German fighter aircraft

The Albatros D.II was a German fighter aircraft used during World War I. After a successful combat career in the early Jagdstaffeln, it was gradually superseded by the Albatros D.III.

==Design and development==
Albatros designers Robert Thelen, Schubert and Gnädig produced the D.II in response to pilot complaints about poor upward vision in the Albatros D.I. The solution was to reposition the upper wing 36 cm (14 in) closer to the fuselage and stagger it forward slightly. Rearrangement of the cabane struts also improved the forward view. The D.II otherwise retained the same fuselage, engine installation and armament as the D.I. Basic performance was unchanged. The Idflieg (Inspektion der Fliegertruppen - Inspectorate of Flying Troops), ordered an initial batch of 100 D.II aircraft in August 1916.

In November 1916, Idflieg banned Windhoff "ear" radiators in operational aircraft because they were at a lower level than the crankcase of the engine they were cooling, and a shot into either radiator was likely to drain the cooling system. Late production D.IIs switched to using a Teves und Braun "airfoil shape" radiator in the centre section of the upper wing. This also proved to be problematic as a leaking or battle-damaged radiator could scald the pilot's face. On later Albatros fighters (late models of the D.III, and the D.V) the radiator was moved to the right of the centre section to alleviate this problem.

Oeffag (Oesterreichische Flugzeugfabrik AG) also built the D.II under license, as the Albatros D.II (Oef) / Oeffag Va.53 / Oeffag series 53, for the Luftfahrtruppen. The 16 Austro-Hungarian machines used a 138 kW Austro-Daimler engine, and were fitted with a Teves und Braun-style wing mounted radiator.

==Operational history==

D.IIs formed part of the early equipment of Jagdstaffel (Jasta) 2, the first specialized fighter squadron in the German air service. Famous pilots included Hauptmann Oswald Boelcke (Jasta 2s first commander) and Manfred von Richthofen. With its high speed and heavy armament, the D.II won back air superiority from Allied fighter types such as the Airco DH.2 and Nieuport 17.

Albatros built 200 D.II aircraft. LVG (Luft-Verkehrs-Gesellschaft) produced another 75 under license. Service numbers peaked in January 1917, when 214 machines were in service. The D.II operated well into 1917. As late as 30 June 1917, 72 aircraft were in the frontline inventory, and even in November, 11 D.IIs and 9 D.Is were still in service, alongside the far more numerous D.IIIs and D.Vs.

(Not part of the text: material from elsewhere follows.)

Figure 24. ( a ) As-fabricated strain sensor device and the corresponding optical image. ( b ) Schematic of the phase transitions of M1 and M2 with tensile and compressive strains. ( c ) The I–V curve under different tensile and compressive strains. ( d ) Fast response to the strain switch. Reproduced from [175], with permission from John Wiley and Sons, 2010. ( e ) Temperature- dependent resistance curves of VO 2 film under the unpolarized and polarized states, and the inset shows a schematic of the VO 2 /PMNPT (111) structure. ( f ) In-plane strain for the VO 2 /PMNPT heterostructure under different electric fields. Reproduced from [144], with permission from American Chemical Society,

Manfred von Richthofen was flying an Albatros D.II on 23 November 1916 when he was engaged in a prolonged dogfight with the RFC's Lanoe Hawker, VC. Hawker's DH.2 pusher engined fighter had a better turning circle but the Albatros D.II had twin guns, was faster, and could maintain height in a turn better. After firing some 900 rounds, von Richthofen shot Hawker in the head and killed him for his 11th victory. Hawker's machine crashed and von Richthofen claimed Hawker's Lewis gun for his growing collection of trophies.

==Operators==
- Austria-Hungary
- Austro-Hungarian Imperial and Royal Aviation Troops
- German Empire
- Luftstreitkräfte
- POL
- Polish Air Force operated this type postwar.